The UPV/EHU's Design in Digital Electronics Group has managed to implement a whole computational intelligence system on a single chip that can be embedded into intelligent environments. The system has been tested in two environments: the iDorm environment, a study-bedroom developed by the Intelligent Environments Group of the University of Essex, and the car environment, thanks to the data obtained by the Sabanci University in Istanbul in the car known as the Uyanik.
A single chip to identify and monitor the way vehicles are driven
A researcher at the UPV/EHU-University of the Basque Country has come up with a small, autonomous, low-power system capable of monitoring a range of intelligent environments
- Research
First publication date: 07/01/2016
Raúl Finker, a researcher in the Department of Electricity and Electronics of the UPV/EHU's Faculty of Science and Technology and who has recently received his PhD, has managed to implement an artificial neural network and its learning algorithms in a small integrated circuit designed to be embedded into intelligent environments. Neural networks are one of the most widely used techniques in computational intelligence: they are inspired by the brains of living organisms and have the capacity to learn and adapt to changes in the environment thanks to different learning algorithms.
To achieve this, he used programmable logic devices that enable the whole system that is needed to be implemented on a single chip by making use of a hardware/software architecture: the neural network was implemented in the hardware, and the learning algorithms in the software.
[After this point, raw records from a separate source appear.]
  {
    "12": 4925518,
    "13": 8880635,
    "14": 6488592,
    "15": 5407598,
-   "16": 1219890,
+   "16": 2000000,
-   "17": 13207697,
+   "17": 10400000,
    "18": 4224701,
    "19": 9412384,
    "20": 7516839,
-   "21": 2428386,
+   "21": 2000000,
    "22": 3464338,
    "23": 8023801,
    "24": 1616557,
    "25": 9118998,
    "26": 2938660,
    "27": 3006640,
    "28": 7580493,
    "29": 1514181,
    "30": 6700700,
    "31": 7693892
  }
What is achieved this way is that the data are processed far more quickly than normally and their incorporation into ambient intelligence environments is fast and does not take up a lot of space. An ambient intelligence environment is a model of interaction in which people are surrounded by an electronic environment which picks up their presence, is context-sensitive and responds in an adaptive and non-intrusive way to the needs and habits of the users.
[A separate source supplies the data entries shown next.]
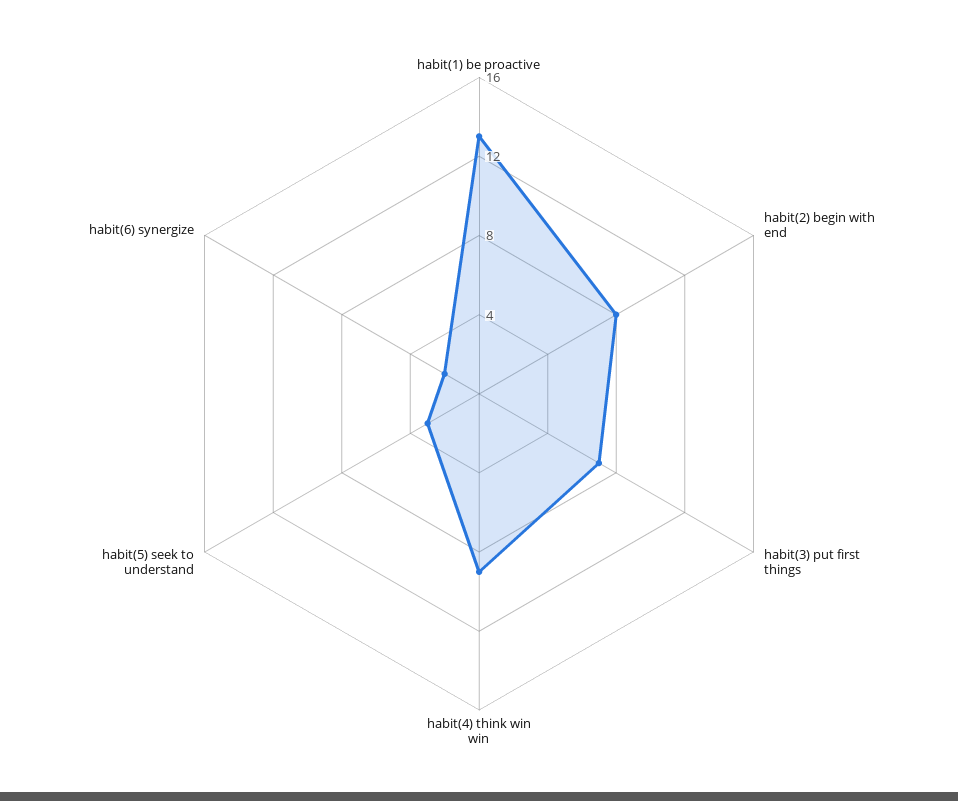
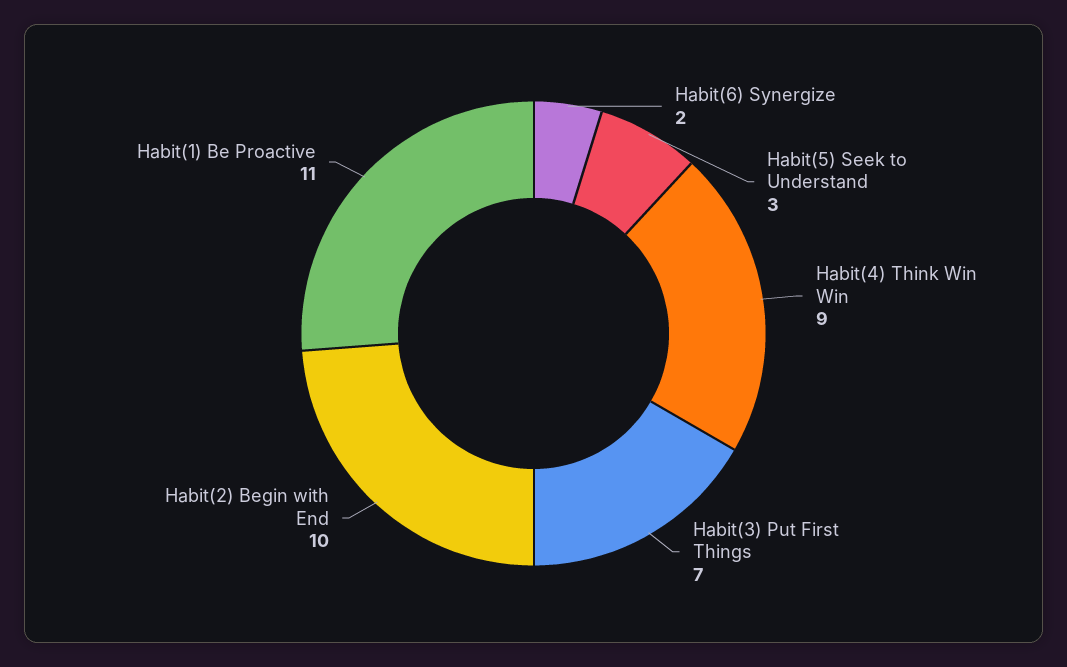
  {
-   "habit(1) be proactive": 13,
+   "habit(1) be proactive": 11,
-   "habit(2) begin with end": 8,
+   "habit(2) begin with end": 10,
    "habit(3) put first things": 7,
    "habit(4) think win win": 9,
    "habit(5) seek to understand": 3,
    "habit(6) synergize": 2
  }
A fully autonomous system capable of adapting to a user
Two intelligent environment applications have been developed to demonstrate that the hardware/software architecture proposed can be used in the ambient intelligence environments for which it has been designed.
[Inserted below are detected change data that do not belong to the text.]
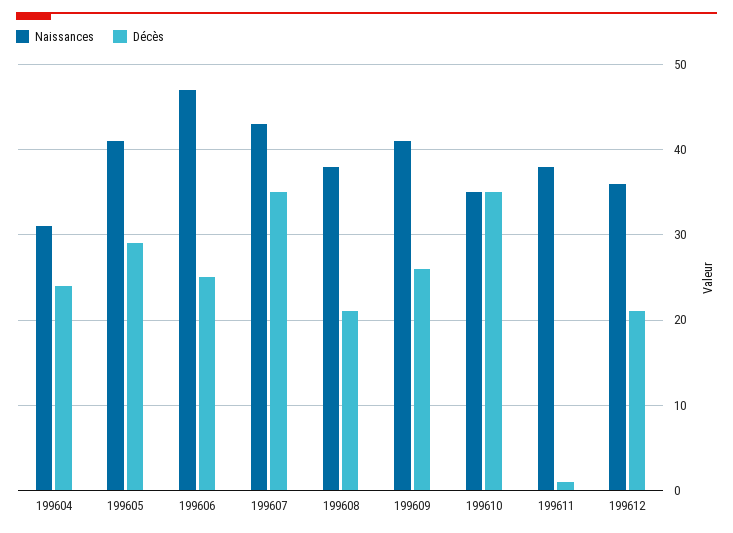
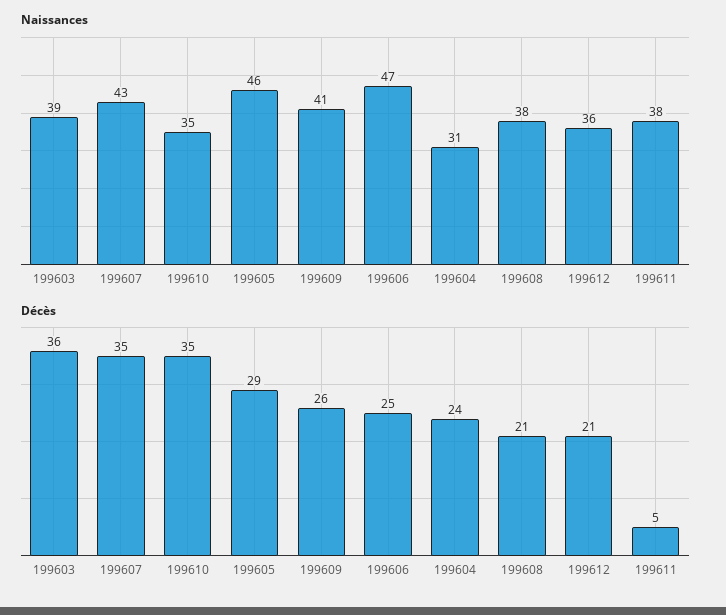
  {
    "Naissances": {
      "199604": 31,
-     "199605": 41,
+     "199605": 46,
      "199606": 47,
      "199607": 43,
      "199608": 38,
      "199609": 41,
      "199610": 35,
      "199611": 38,
-     "199612": 36
+     "199612": 36,
+     "199603": 39
    },
    "Décès": {
      "199604": 24,
      "199605": 29,
      "199606": 25,
      "199607": 35,
      "199608": 21,
      "199609": 26,
      "199610": 35,
-     "199611": 1,
+     "199611": 5,
-     "199612": 21
+     "199612": 21,
+     "199603": 36
    }
  }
The first is in an inhabited environment known as iDorm. This environment is a study-bedroom developed by the Intelligent Environments Group of the University of Essex, which provided the data they used to conduct the study. The researchers concluded that by using the system developed, it is possible to train a neural network so that it will adapt to the needs of the user of the environment and be capable of controlling the responses based on these needs. "We saw that the system was capable of adapting perfectly to a user's behaviour by controlling the various items present in the study-bedroom and that it adapted to the changes in the behaviour that this user might display during different seasons of the year," explained Finker.
The second application involved the development of a driver identifier in real time for environmental intelligence applied to the car environment. To produce this application, the data used were provided by the Drive-Safe Consortium, specifically the data provided by the Sabanci University of Istanbul using a Uyanik saloon car. By using the data provided by the car itself, a system capable of identifying the driver based on his/her way of driving was designed. The significant difference with respect to other identification systems is that it does not require the use of other elements separate from the car, such as cameras or finger print readers, among other things. "By using the data on the car's accelerometers or through the use of pressures brought to bear on the accelerator or brake pedals, it is possible to identify the driver and obtain very good results," concluded the researcher.
This second application is paving the way for future projects, "on which we are currently working", added the researcher. Firstly, it can be used as a security system for the driver, as "it could even detect whether the driver for some reason is not driving in the way he or she usually does" and, secondly, as a security system for the car as "it could detect that the person who is driving is not one of the people who routinely uses the vehicle in question," he explained. These are two of the potential uses of the system achieved, but "it could be implemented in a whole host of applications depending on the needs and the size of network required," pointed out Finker.
Additional information
Raúl Finker (Barakaldo, 1982) studied Industrial Technical Engineering (Industrial Electronics) and Telecommunications Engineering at the University of Deusto, and did a Master's at the UPV/EHU on Advanced Electronic Systems. In September 2015 he finished writing up his PhD thesis entitled Efficient electronic implementations of adaptive systems for ambient intelligence environments, in the Department of Electricity and Electronics of the UPV/EHU's Faculty of Science and Technology; his supervisors were Javier Echanobe and Inés del Campo. The research was carried out in collaboration with the universities of Essex (United Kingdom) and Sabanci (Instanbul, Turkey).
Recent conferences
Echanobe, J.; Finker, R.; del Campo, I., "A Divide-and-Conquer Strategy for FPGA Implementations of Large Neural Network-based Classifiers" The 2015 International Joint Conference on Neural Networks (IJCNN), Killarney, Ireland, Jul. 2015
Del Campo, I.; Echanobe, J.; Asua, E.; Finker, R.; "Controlled-Accuracy Approximation of Nonlinear Functions for Soft Computing Applications. A high performance co-processor for intelligent embedded systems," 2015 IEEE Symposium Series on Computational Intelligence. Cape Town, South Africa, Dec. 2015 (paper accepted)
Photo caption: The identification system does not require the use of other elements not belonging to the car itself (Syda Productions / Dollar Photo Club).